→ What you need to do
**A)** Answer these questions using the court judgment, one answer per line, marked the same way:
(i) Which judge is listed under "Coram"?
(ii) On what date was the preservation of property order granted?
(iii) How many days does an affected person have, after learning of the order, to set the matter down for variation or rescission?
**B)** For each statement below, say yes or no according to the court judgment, and quote the words that decide it.
(i) The case was heard on 8 October 2015.
(ii) Sergeant Emilia Nambadi is authorized to sell the property at a public auction.
(iii) The property under the preservation order is a Nissan Hardbody.
**C)** Reproduce the court judgment word for word from "of the Act are crucial: (a)" to "the preservation of property order, is authorized to: (i)".

→ Selected passage

==========

HIGH COURT OF NAMIBIA
MAIN DIVISION, WINDHOEK





JUDGMENT





Case no: POCA 5/2014





DATE: 08 OCTOBER 2015





In the matter between:





THE
PROSECUTOR-GENERAL....................................................................................APPLICANT





And





EDWARD
HATEGEKIMANA......................................................................................RESPONDENT





Neutral citation: The Prosecutor
General v Hategekimana (POCA 5-2014) [2015] NAHCMD 238 (8 October
2015)





Coram: PARKER AJ





Heard: 30 July 2015





Delivered: 8 October 2015





Flynote: Practice – Applications
and motions – Prevention of Organized Crime Act 29 of 2004, s
61(1) – Forfeiture of property – In determination of
application for an order of forfeiture of property the following
constituent elements of the interpretation and application of s 61(1)
of the Act are crucial: (a) The property which is presently subject
to a preservation of property order granted by this Honourable Court
under case number POCA 5/2014 on 16 May 2014, namely the Nissan
Hardbody with Engine Number KA……….. and Vin
Number ADNJ……… (‘the property’), be
forfeited to the State in terms of section 61, read with section 64,
of the Prevention of Organized Crime Act, Act 29 of 2004 (‘POCA’),
(b) That Sergeant Emilia Nambadi, in whose control the property is in
terms of the preservation of property order, is authorized to: (i)
sell the property at a public auction for a value not less than the
current market value; and (ii) pay the proceeds of the sale into the
Asset Recovery Account, Ministry of Justice – POCA, Standard
Bank Account Number 5………, branch code 0………,
(c) That any person, other than the respondent and Corporate
Development Consortium (CDC), whose interest in the properties
concerned is affected by the forfeiture order, may within 20 days
after he or she has acquired knowledge of such order, set the matter
down for variation or rescission of this order by the Court, (d)
Prayers (a) to (c) shall not take effect before the expiration of 30
days after the notice of this order was published in the Government
Gazette or before an application in terms of section 65 of Act 29 of
2004 or an appeal has been disposed of.





Summary: Applications and motions –
In terms of Prevention of Organized Crime Act 29 of 2004, s 61(1) –
Forfeiture of property – In determination of application for an
order of forfeiture of property the following constituent elements of
the interpretation and application of s 61(1) of the Act are crucial:
(a) The property which is presently subject to a preservation of
property order granted by this Honourable Court under case number
POCA 5/2014 on 16 May 2014, namely the Nissan Hardbody with Engine
Number KA…….. and Vin Number ADNJ………
(‘the property’), be forfeited to the State in terms of
section 61, read with section 64, of the Prevention of Organized
Crime Act, Act 29 of 2004 (‘POCA’), (b) That Sergeant
Emilia Nambadi, in whose control the property is in terms of the
preservation of property order, is authorized to: (i) sell the
property at a public auction for a value not less than the current
market value; and (ii) pay the proceeds of the sale into the Asset
Recovery Account, Ministry of Justice – POCA, Standard Bank
Account Number 5……., branch code 0……..,
(c) That any person, other than the respondent and Corporate
Development Consortium (CDC), whose interest in the properties
concerned is affected by the forfeiture order, may within 20 days
after he or she has acquired knowledge of such order, set the matter
down for variation or rescission of this order by the Court, (d)

==========

→ Supplied material
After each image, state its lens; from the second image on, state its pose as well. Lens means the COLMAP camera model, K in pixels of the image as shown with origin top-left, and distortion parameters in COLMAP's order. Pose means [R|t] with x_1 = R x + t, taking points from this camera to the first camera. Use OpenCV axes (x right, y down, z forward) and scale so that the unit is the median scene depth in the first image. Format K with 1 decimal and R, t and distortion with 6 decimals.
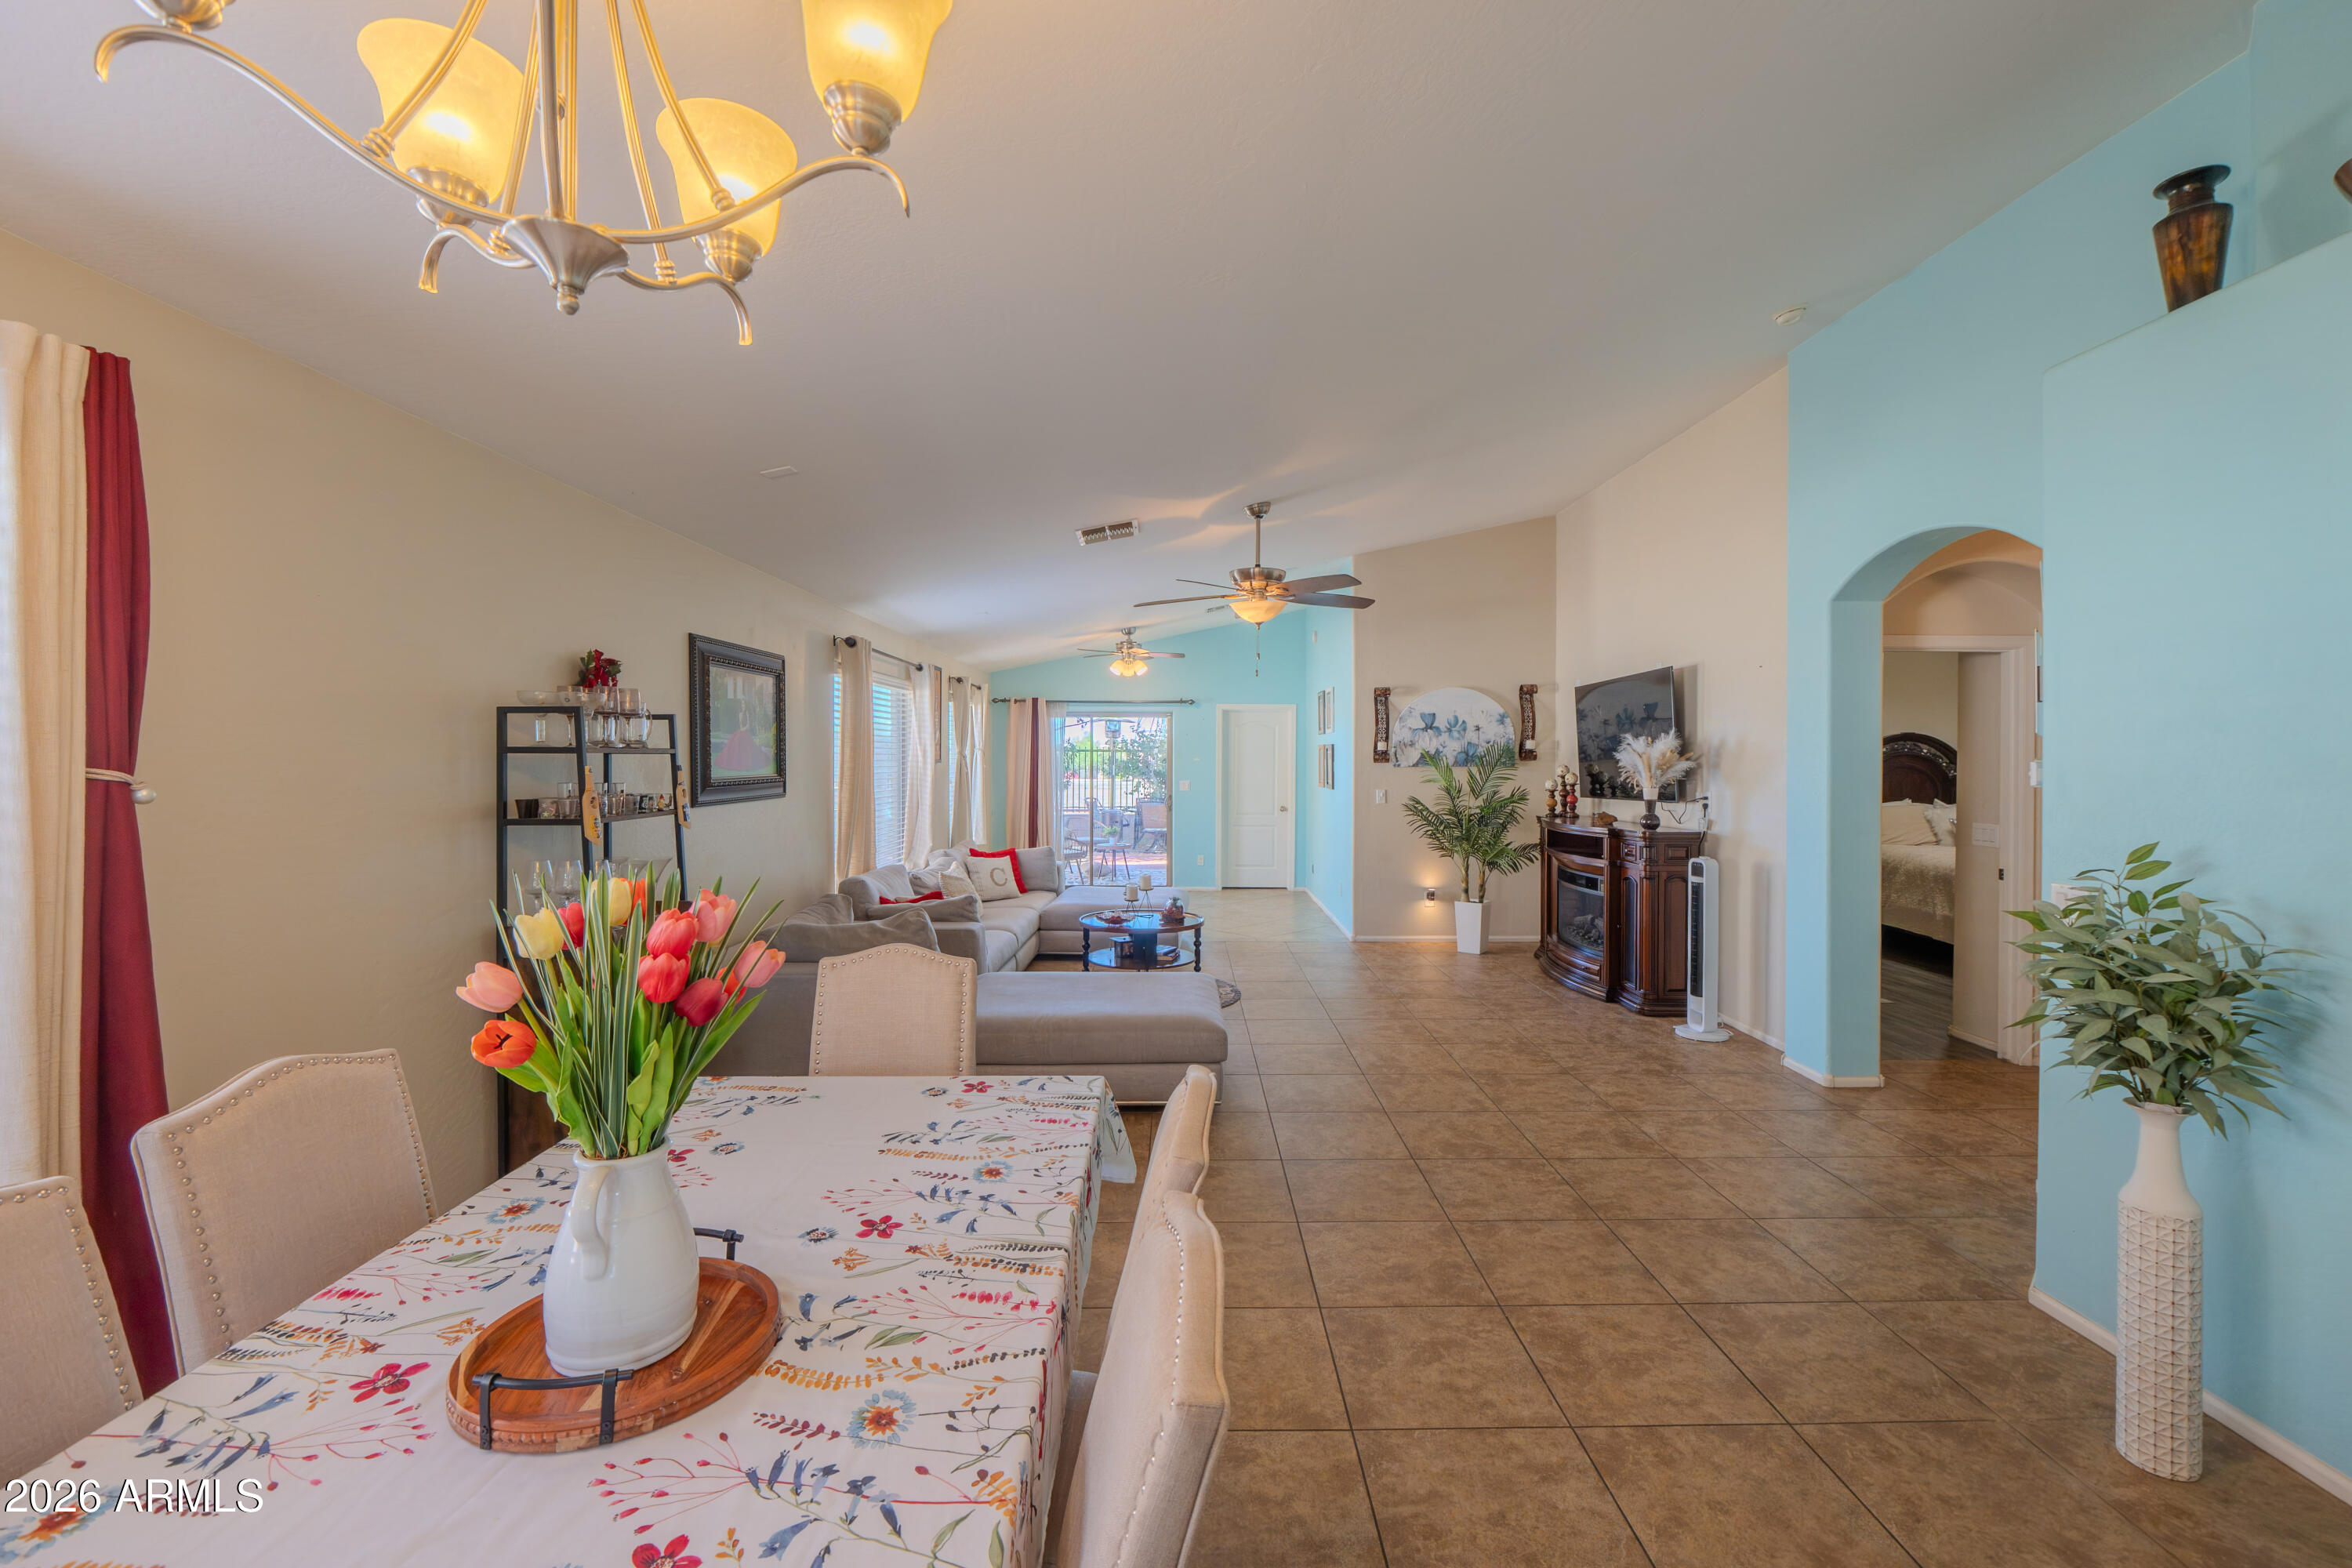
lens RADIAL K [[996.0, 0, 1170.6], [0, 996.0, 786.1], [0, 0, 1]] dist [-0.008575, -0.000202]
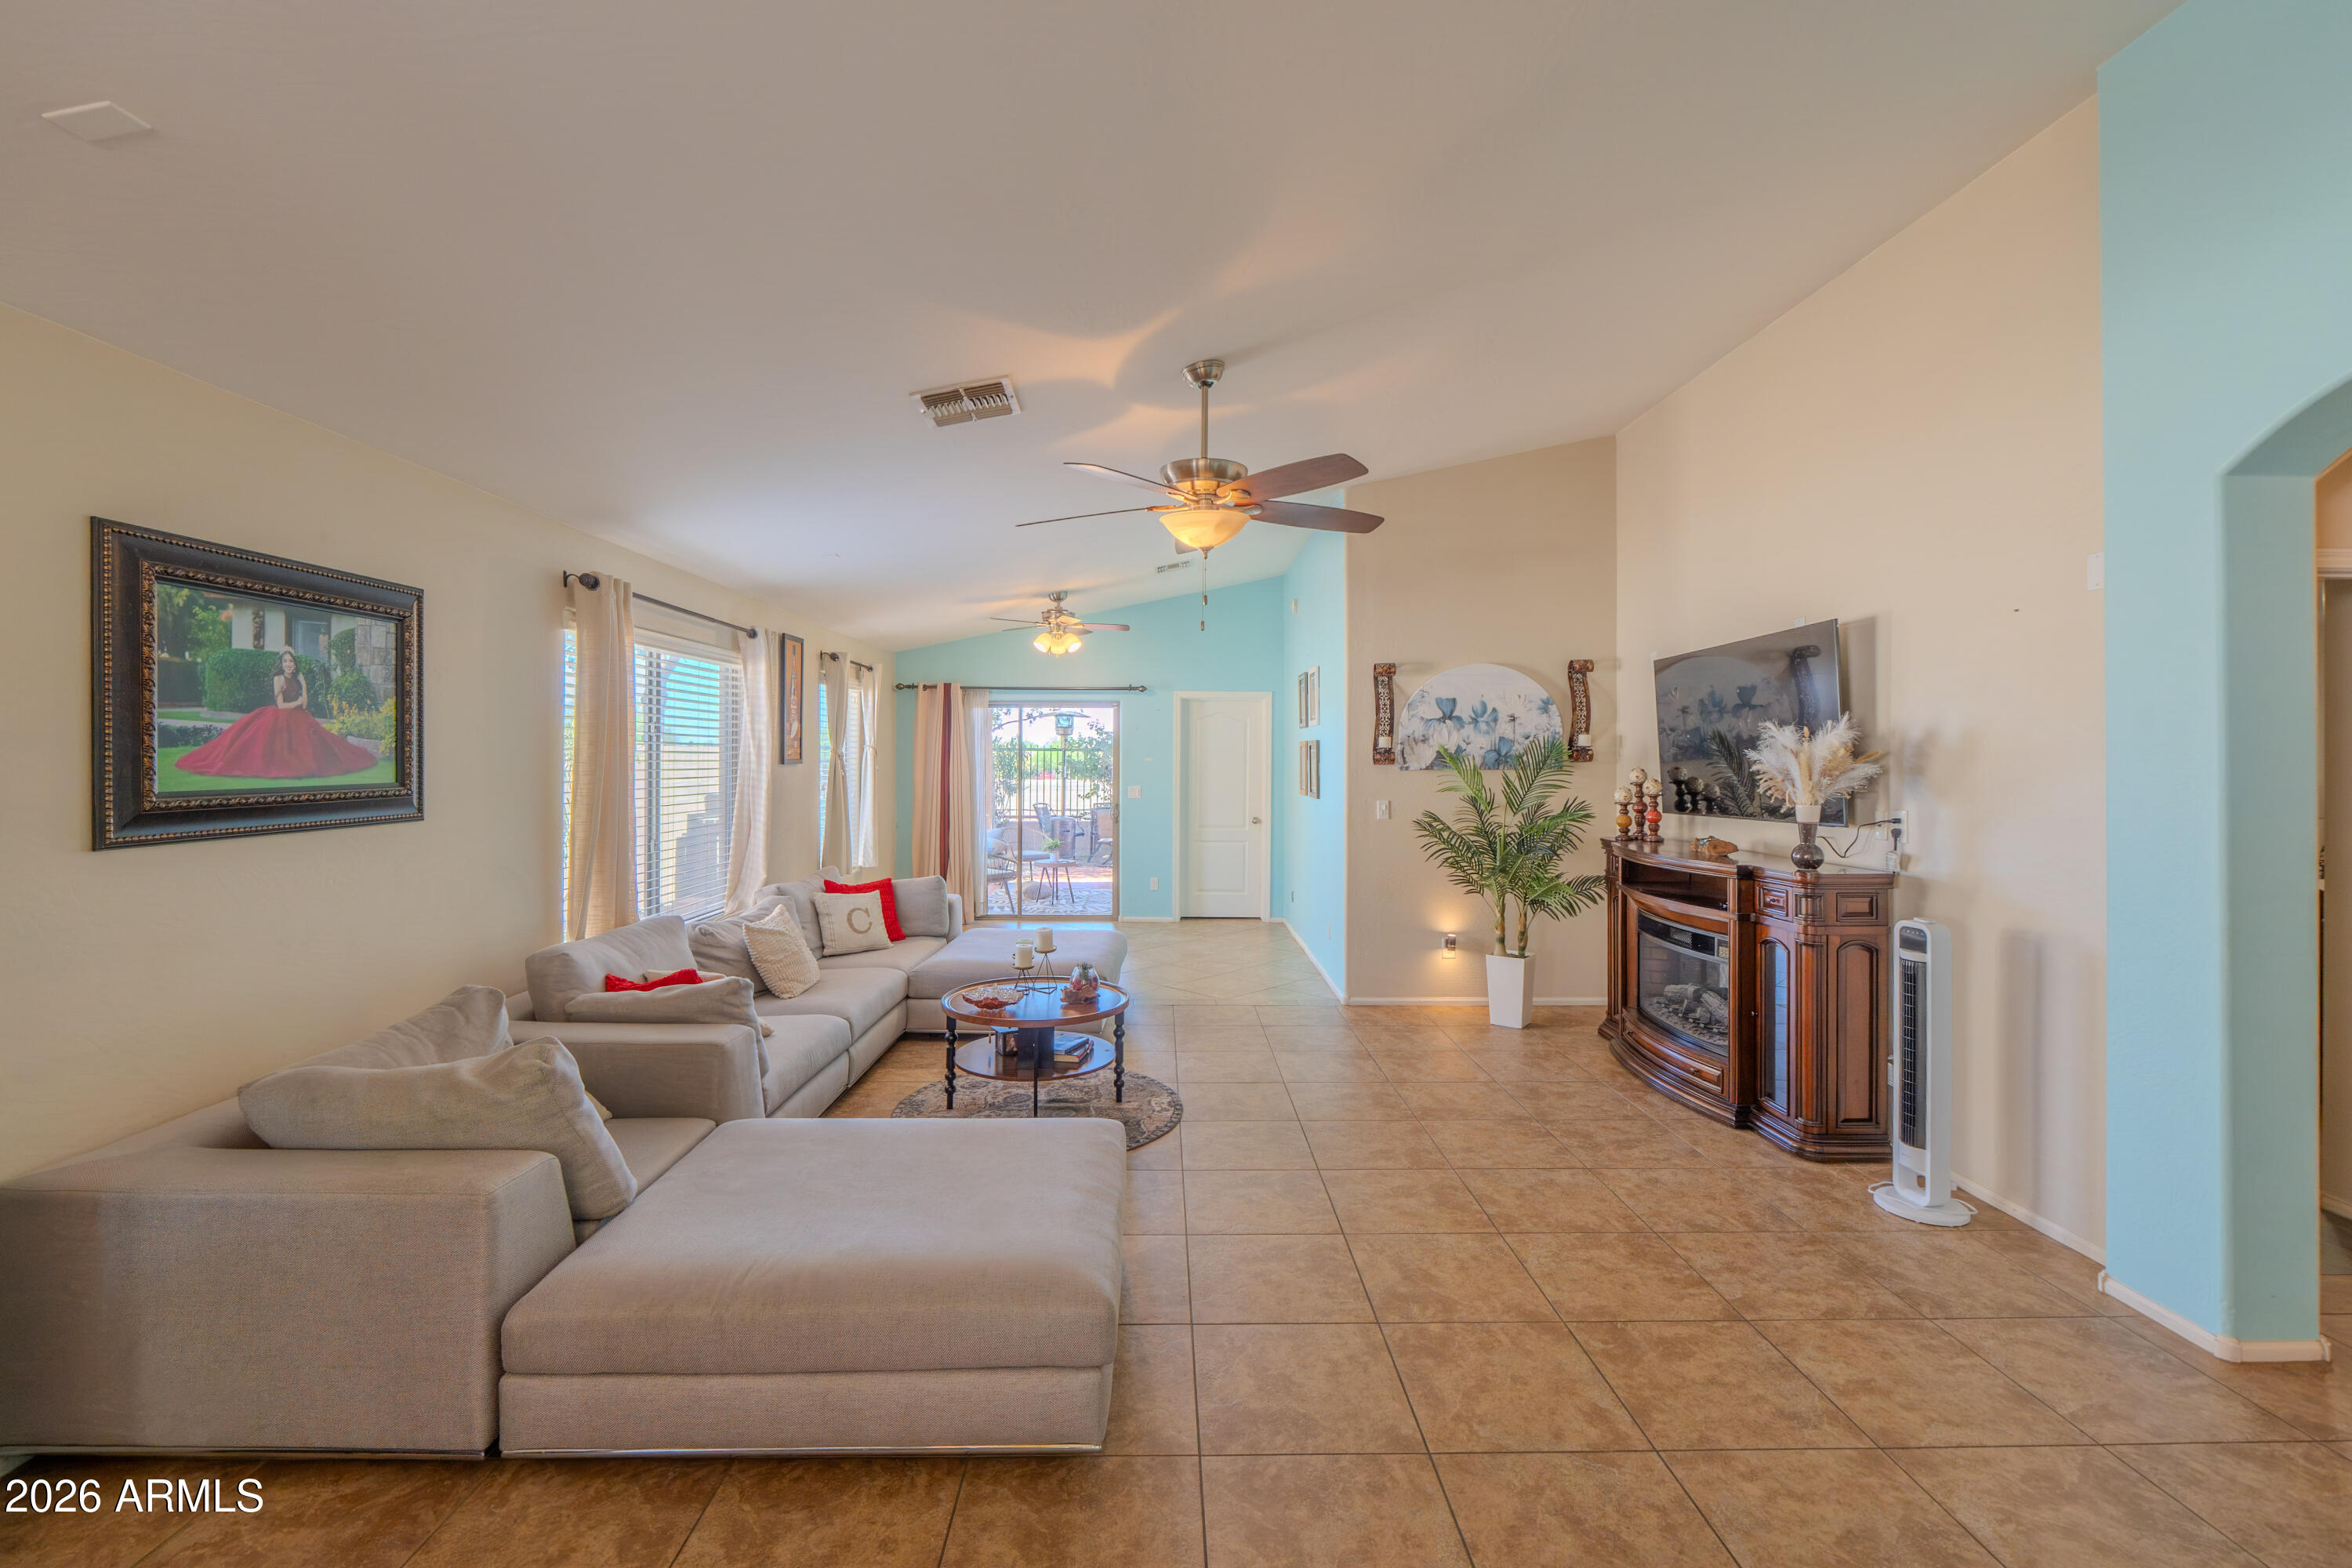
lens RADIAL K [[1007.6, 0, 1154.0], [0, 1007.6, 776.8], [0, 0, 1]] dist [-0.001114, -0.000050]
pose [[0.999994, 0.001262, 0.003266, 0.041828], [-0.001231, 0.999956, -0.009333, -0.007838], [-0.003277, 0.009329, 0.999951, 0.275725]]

==========

→ Answers to the exercises
**A)**
(i) Parker AJ
(ii) 16 May 2014
(iii) 20 days

**B)**
(i) No: "Heard: 30 July 2015"
(ii) Yes: "is authorized to: (i) sell the property at a public auction for a value not less than the current market value"
(iii) Yes: "namely the Nissan Hardbody"

**C)**
of the Act are crucial: (a) The property which is presently subject
to a preservation of property order granted by this Honourable Court
under case number POCA 5/2014 on 16 May 2014, namely the Nissan
Hardbody with Engine Number KA……….. and Vin
Number ADNJ……… (‘the property’), be
forfeited to the State in terms of section 61, read with section 64,
of the Prevention of Organized Crime Act, Act 29 of 2004 (‘POCA’),
(b) That Sergeant Emilia Nambadi, in whose control the property is in
terms of the preservation of property order, is authorized to: (i)